James certainly looked the part following his reunion with former Madrid boss Ancelotti at the start of 2019-20. Eager to prove a point following his travails at the Bernabeu, he formed a dynamic attacking relationship with Richarlison and Dominic Calvert-Lewin, and repaid Ancelotti's faith with a string of fine performances to kick-off the season, raising hopes that the Premier League would bring out his mercurial best.
Instead, a familiar story played out: Injury and fitness problems; long, damaging, ineffective periods when he did make it onto the field; and making the headlines for his off-pitch behaviour.
And when Ancelotti's more indulgent, laissez-faire management style was packed up and shipped back to the Spanish capital along with Carlo himself, it did not take a football visionary to see that James and his replacement, strict disciplinarian Rafa Benitez, would not be seeing eye to eye.
“He wouldn’t be a Rafa player,” former Toffees manager Sam Allardyce told Sky Sports News after James failed to engineer a way out of Everton over the summer.

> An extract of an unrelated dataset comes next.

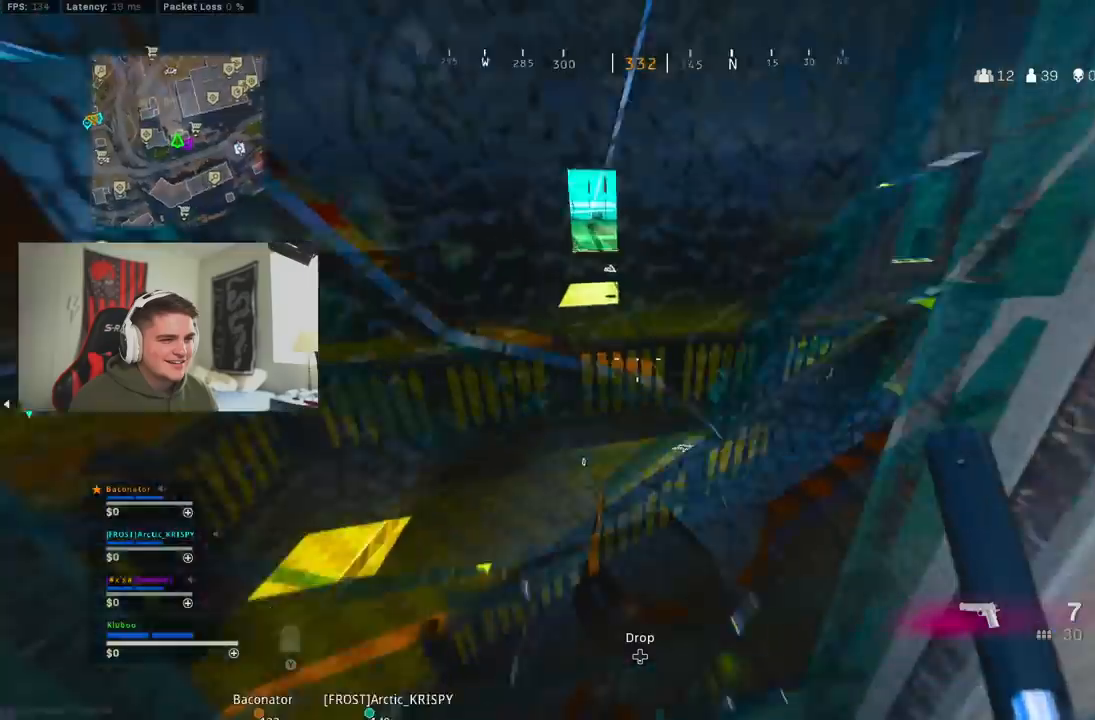
Gameplay with a controller (Xbox layout); each line is a JSON object with the inputs held at the frame after it (dt_ms = milliseconds from this image to that frame). "button_events" lists button changes between this image and that frame as [ms after this image, input, new state], when the widget could be followed in between (sticks are given only as held states).
{"dt_ms": 500, "buttons": [], "left_stick": "up", "right_stick": "up-right", "button_events": [[100, "A", "down"], [250, "A", "up"]]}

“They (Benitez's players) know how to do the job, they all know how to play the system and know they have to do this and that. They spend loads of time on the training ground.
“Rodriguez is an instinctive player, wants freedom, he doesn't want the handcuffs. He's just not a Rafa player, that’s where the conflict lies.”
If any doubt remained over James' plans to stay on Merseyside, they surely went up in the vape smoke he puffed out into the Ibiza air while partying on a yacht at the start of September, while his team-mates were celebrating a strong start to the Premier League season in his absence.
Even before that, he seemed blissfully unaware of matters back in England. “I don’t even know who Everton are playing, can you please tell me?” he asked a Twitch interviewer in the build-up to August's 2-2 draw with Leeds United.
The playmaker had behaved in an almost identical fashion after being cut from Colombia's Copa America plans, leading to an almost irrecuperable rift with the Cafeteros just a few short weeks before seemingly burning his Everton bridges too.
Whether it is down to bad attitude, bad luck or a combination of both, James has failed to sustain his obvious abilities and reach the heights he is capable of on a consistent basis.
To see him cash in his chips at the age of just 30 and move to Qatar is hard to take for anyone who has seen him at his best, even if the switch makes financial sense for Everton and at least gives 2014 World Cup Golden Boot winner the opportunity to play competitive football in 2021-22.
If he does return from this temporary - in theory, at least - exile, he would not be the first player by any means to play at the highest level following a stay in one of football's lucrative backwaters. But the odds do seem to be stacked against him.
James' Everton move was supposed to rejuvenate his stalled career and prove the early predictions of greatness were on the money; now, he looks further away and less interested in ever in fulfilling those ambitious portents.